- _What to produce_: Retype the whole listing, please, keeping every line exact and dropping the pictures.

- _Input data_:

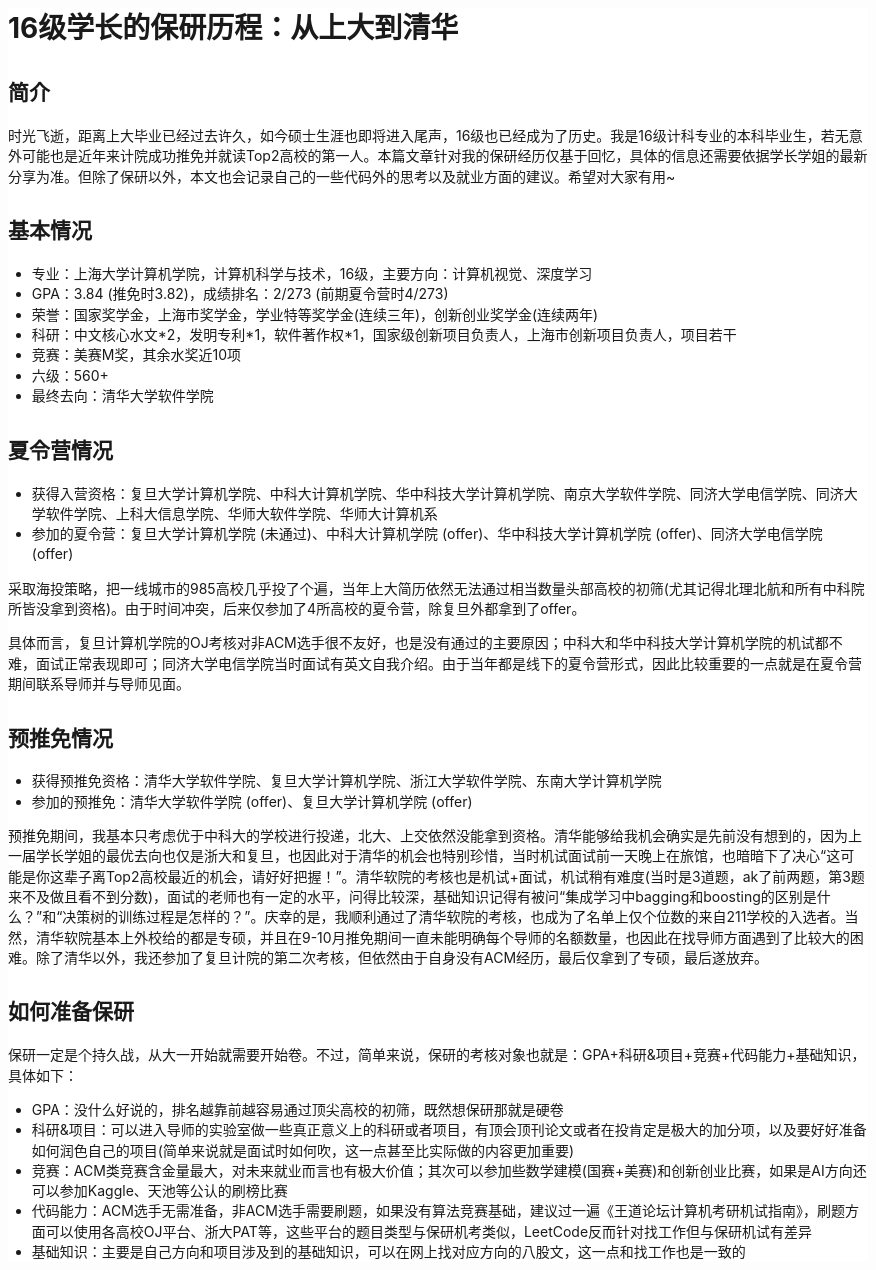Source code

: # 16级学长的保研历程：从上大到清华



## 简介

时光飞逝，距离上大毕业已经过去许久，如今硕士生涯也即将进入尾声，16级也已经成为了历史。我是16级计科专业的本科毕业生，若无意外可能也是近年来计院成功推免并就读Top2高校的第一人。本篇文章针对我的保研经历仅基于回忆，具体的信息还需要依据学长学姐的最新分享为准。但除了保研以外，本文也会记录自己的一些代码外的思考以及就业方面的建议。希望对大家有用~

## 基本情况

+ 专业：上海大学计算机学院，计算机科学与技术，16级，主要方向：计算机视觉、深度学习
+ GPA：3.84 (推免时3.82)，成绩排名：2/273 (前期夏令营时4/273)
+ 荣誉：国家奖学金，上海市奖学金，学业特等奖学金(连续三年)，创新创业奖学金(连续两年)
+ 科研：中文核心水文\*2，发明专利\*1，软件著作权\*1，国家级创新项目负责人，上海市创新项目负责人，项目若干
+ 竞赛：美赛M奖，其余水奖近10项
+ 六级：560+
+ 最终去向：清华大学软件学院

## 夏令营情况

+ 获得入营资格：复旦大学计算机学院、中科大计算机学院、华中科技大学计算机学院、南京大学软件学院、同济大学电信学院、同济大学软件学院、上科大信息学院、华师大软件学院、华师大计算机系
+ 参加的夏令营：复旦大学计算机学院 (未通过)、中科大计算机学院 (offer)、华中科技大学计算机学院 (offer)、同济大学电信学院 (offer)

采取海投策略，把一线城市的985高校几乎投了个遍，当年上大简历依然无法通过相当数量头部高校的初筛(尤其记得北理北航和所有中科院所皆没拿到资格)。由于时间冲突，后来仅参加了4所高校的夏令营，除复旦外都拿到了offer。

具体而言，复旦计算机学院的OJ考核对非ACM选手很不友好，也是没有通过的主要原因；中科大和华中科技大学计算机学院的机试都不难，面试正常表现即可；同济大学电信学院当时面试有英文自我介绍。由于当年都是线下的夏令营形式，因此比较重要的一点就是在夏令营期间联系导师并与导师见面。

## 预推免情况

+ 获得预推免资格：清华大学软件学院、复旦大学计算机学院、浙江大学软件学院、东南大学计算机学院
+ 参加的预推免：清华大学软件学院 (offer)、复旦大学计算机学院 (offer)

预推免期间，我基本只考虑优于中科大的学校进行投递，北大、上交依然没能拿到资格。清华能够给我机会确实是先前没有想到的，因为上一届学长学姐的最优去向也仅是浙大和复旦，也因此对于清华的机会也特别珍惜，当时机试面试前一天晚上在旅馆，也暗暗下了决心“这可能是你这辈子离Top2高校最近的机会，请好好把握！”。清华软院的考核也是机试+面试，机试稍有难度(当时是3道题，ak了前两题，第3题来不及做且看不到分数)，面试的老师也有一定的水平，问得比较深，基础知识记得有被问“集成学习中bagging和boosting的区别是什么？”和“决策树的训练过程是怎样的？”。庆幸的是，我顺利通过了清华软院的考核，也成为了名单上仅个位数的来自211学校的入选者。当然，清华软院基本上外校给的都是专硕，并且在9-10月推免期间一直未能明确每个导师的名额数量，也因此在找导师方面遇到了比较大的困难。除了清华以外，我还参加了复旦计院的第二次考核，但依然由于自身没有ACM经历，最后仅拿到了专硕，最后遂放弃。

## 如何准备保研

保研一定是个持久战，从大一开始就需要开始卷。不过，简单来说，保研的考核对象也就是：GPA+科研&项目+竞赛+代码能力+基础知识，具体如下：

+ GPA：没什么好说的，排名越靠前越容易通过顶尖高校的初筛，既然想保研那就是硬卷
+ 科研&项目：可以进入导师的实验室做一些真正意义上的科研或者项目，有顶会顶刊论文或者在投肯定是极大的加分项，以及要好好准备如何润色自己的项目(简单来说就是面试时如何吹，这一点甚至比实际做的内容更加重要)
+ 竞赛：ACM类竞赛含金量最大，对未来就业而言也有极大价值；其次可以参加些数学建模(国赛+美赛)和创新创业比赛，如果是AI方向还可以参加Kaggle、天池等公认的刷榜比赛
+ 代码能力：ACM选手无需准备，非ACM选手需要刷题，如果没有算法竞赛基础，建议过一遍《王道论坛计算机考研机试指南》，刷题方面可以使用各高校OJ平台、浙大PAT等，这些平台的题目类型与保研机考类似，LeetCode反而针对找工作但与保研机试有差异
+ 基础知识：主要是自己方向和项目涉及到的基础知识，可以在网上找对应方向的八股文，这一点和找工作也是一致的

- _Solution_:
Source code

: # 16级学长的保研历程：从上大到清华



## 简介

时光飞逝，距离上大毕业已经过去许久，如今硕士生涯也即将进入尾声，16级也已经成为了历史。我是16级计科专业的本科毕业生，若无意外可能也是近年来计院成功推免并就读Top2高校的第一人。本篇文章针对我的保研经历仅基于回忆，具体的信息还需要依据学长学姐的最新分享为准。但除了保研以外，本文也会记录自己的一些代码外的思考以及就业方面的建议。希望对大家有用~

## 基本情况

+ 专业：上海大学计算机学院，计算机科学与技术，16级，主要方向：计算机视觉、深度学习
+ GPA：3.84 (推免时3.82)，成绩排名：2/273 (前期夏令营时4/273)
+ 荣誉：国家奖学金，上海市奖学金，学业特等奖学金(连续三年)，创新创业奖学金(连续两年)
+ 科研：中文核心水文\*2，发明专利\*1，软件著作权\*1，国家级创新项目负责人，上海市创新项目负责人，项目若干
+ 竞赛：美赛M奖，其余水奖近10项
+ 六级：560+
+ 最终去向：清华大学软件学院

## 夏令营情况

+ 获得入营资格：复旦大学计算机学院、中科大计算机学院、华中科技大学计算机学院、南京大学软件学院、同济大学电信学院、同济大学软件学院、上科大信息学院、华师大软件学院、华师大计算机系
+ 参加的夏令营：复旦大学计算机学院 (未通过)、中科大计算机学院 (offer)、华中科技大学计算机学院 (offer)、同济大学电信学院 (offer)

采取海投策略，把一线城市的985高校几乎投了个遍，当年上大简历依然无法通过相当数量头部高校的初筛(尤其记得北理北航和所有中科院所皆没拿到资格)。由于时间冲突，后来仅参加了4所高校的夏令营，除复旦外都拿到了offer。

具体而言，复旦计算机学院的OJ考核对非ACM选手很不友好，也是没有通过的主要原因；中科大和华中科技大学计算机学院的机试都不难，面试正常表现即可；同济大学电信学院当时面试有英文自我介绍。由于当年都是线下的夏令营形式，因此比较重要的一点就是在夏令营期间联系导师并与导师见面。

## 预推免情况

+ 获得预推免资格：清华大学软件学院、复旦大学计算机学院、浙江大学软件学院、东南大学计算机学院
+ 参加的预推免：清华大学软件学院 (offer)、复旦大学计算机学院 (offer)

预推免期间，我基本只考虑优于中科大的学校进行投递，北大、上交依然没能拿到资格。清华能够给我机会确实是先前没有想到的，因为上一届学长学姐的最优去向也仅是浙大和复旦，也因此对于清华的机会也特别珍惜，当时机试面试前一天晚上在旅馆，也暗暗下了决心“这可能是你这辈子离Top2高校最近的机会，请好好把握！”。清华软院的考核也是机试+面试，机试稍有难度(当时是3道题，ak了前两题，第3题来不及做且看不到分数)，面试的老师也有一定的水平，问得比较深，基础知识记得有被问“集成学习中bagging和boosting的区别是什么？”和“决策树的训练过程是怎样的？”。庆幸的是，我顺利通过了清华软院的考核，也成为了名单上仅个位数的来自211学校的入选者。当然，清华软院基本上外校给的都是专硕，并且在9-10月推免期间一直未能明确每个导师的名额数量，也因此在找导师方面遇到了比较大的困难。除了清华以外，我还参加了复旦计院的第二次考核，但依然由于自身没有ACM经历，最后仅拿到了专硕，最后遂放弃。

## 如何准备保研

保研一定是个持久战，从大一开始就需要开始卷。不过，简单来说，保研的考核对象也就是：GPA+科研&项目+竞赛+代码能力+基础知识，具体如下：

+ GPA：没什么好说的，排名越靠前越容易通过顶尖高校的初筛，既然想保研那就是硬卷
+ 科研&项目：可以进入导师的实验室做一些真正意义上的科研或者项目，有顶会顶刊论文或者在投肯定是极大的加分项，以及要好好准备如何润色自己的项目(简单来说就是面试时如何吹，这一点甚至比实际做的内容更加重要)
+ 竞赛：ACM类竞赛含金量最大，对未来就业而言也有极大价值；其次可以参加些数学建模(国赛+美赛)和创新创业比赛，如果是AI方向还可以参加Kaggle、天池等公认的刷榜比赛
+ 代码能力：ACM选手无需准备，非ACM选手需要刷题，如果没有算法竞赛基础，建议过一遍《王道论坛计算机考研机试指南》，刷题方面可以使用各高校OJ平台、浙大PAT等，这些平台的题目类型与保研机考类似，LeetCode反而针对找工作但与保研机试有差异
+ 基础知识：主要是自己方向和项目涉及到的基础知识，可以在网上找对应方向的八股文，这一点和找工作也是一致的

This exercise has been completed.